And then he goes. He does it. Verse 4: So Abram went. He obeys. And I think I've always read it in a pretty straightforward way. He gets a call, and he goes. Cause and effect. But was Abram at all like me? Hmm.

In my translation there's this little break between verses 3 and 4—a new line, the beginning of a new paragraph. And I wonder if there isn't a significant human drama tucked between the paragraph break. Because that little space is where we've been living the last several months, and ours has been full. Full with the wringing of hands and long waits on phone calls. With hard conversations and epiphanies. With the repeated question, "Are you sure?" With happy tears and sad tears and inexplicable tears. (Lots of tears.)

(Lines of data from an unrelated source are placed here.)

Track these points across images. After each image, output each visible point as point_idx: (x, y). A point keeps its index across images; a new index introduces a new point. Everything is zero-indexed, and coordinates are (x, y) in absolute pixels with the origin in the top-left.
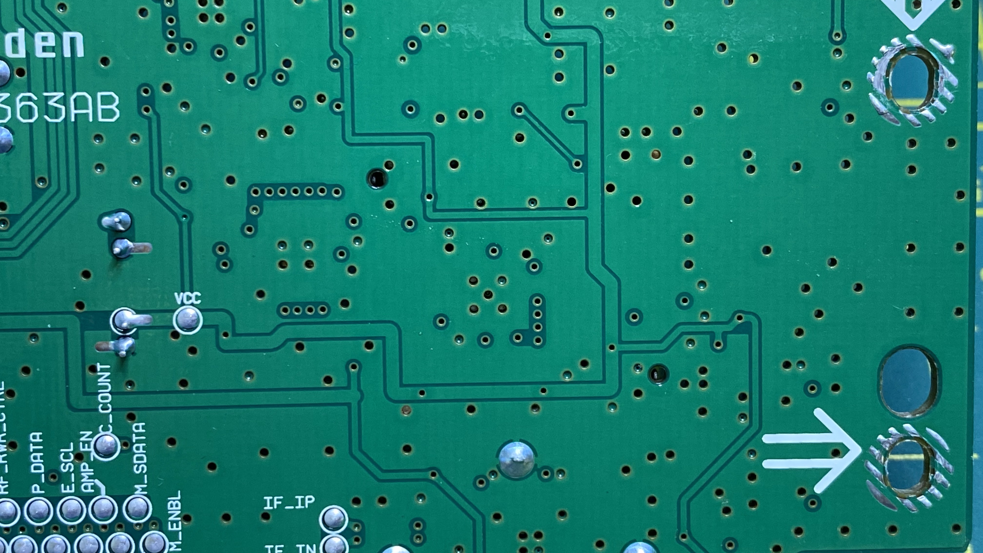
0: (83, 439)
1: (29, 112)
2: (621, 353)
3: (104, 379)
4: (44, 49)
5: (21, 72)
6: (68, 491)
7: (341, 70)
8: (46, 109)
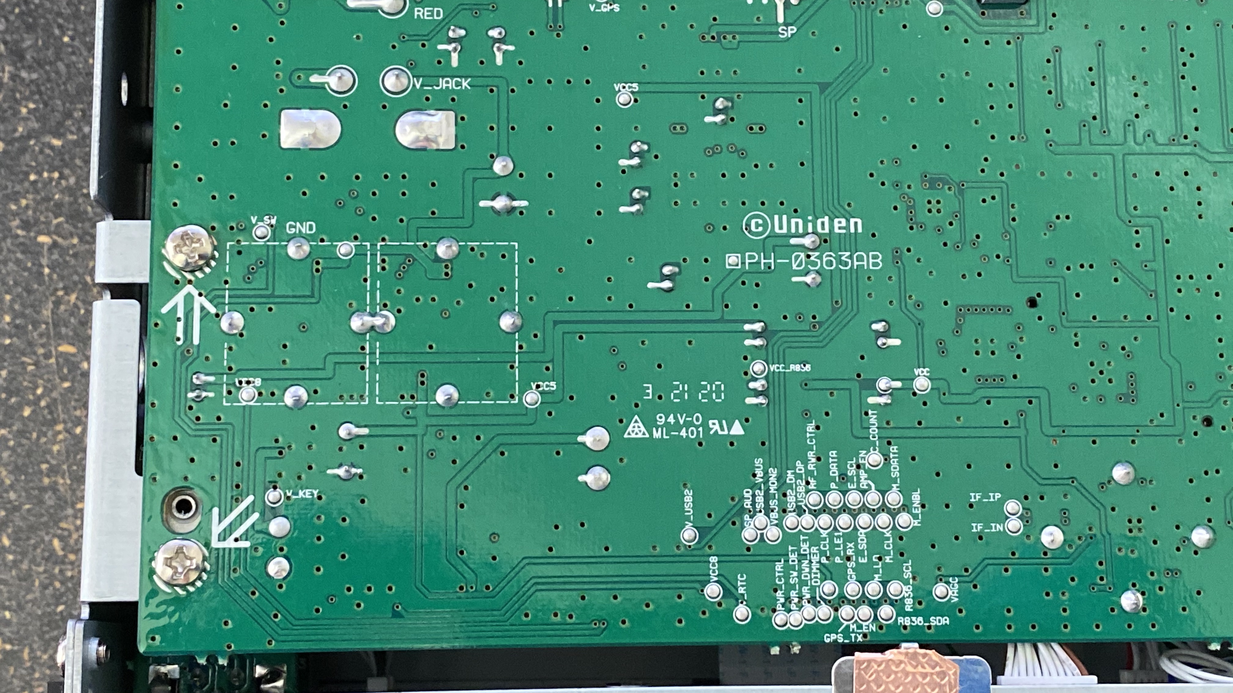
0: (861, 455)
1: (830, 263)
2: (1184, 408)
3: (873, 420)
4: (840, 228)
5: (826, 241)
6: (852, 487)
7: (1009, 240)
8: (840, 262)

Into the little space between God's call and our going, God has poured out a torrent of his grace and love that is so much greater than my words can do justice. In that space—a moment that in the span of life and the story of God is less than a breath or a blink—occurred the gentle and gradual reposturing of our hearts toward God's desires, so that we now enjoy the gift of obeying out of delight rather than out of wrote servitude.

We could not be more excited for what lies ahead. We are thrilled to make new people a part of our lives. We are eager to get going. But we are also heartbroken in our goodbyes, anxious about not knowing what we don't know, and fearful of the many challenges that surely lie ahead.

So we obey. But not lightly. Not blindly. We are simply determined to be brave.

And I am thankful for a God who bastions my bravery with his unassailable sovereignty. So bring on new shores. Bring on the unknown. Bring on the adventure. Bring on growing pains and new-found dependence. And bring on the snow.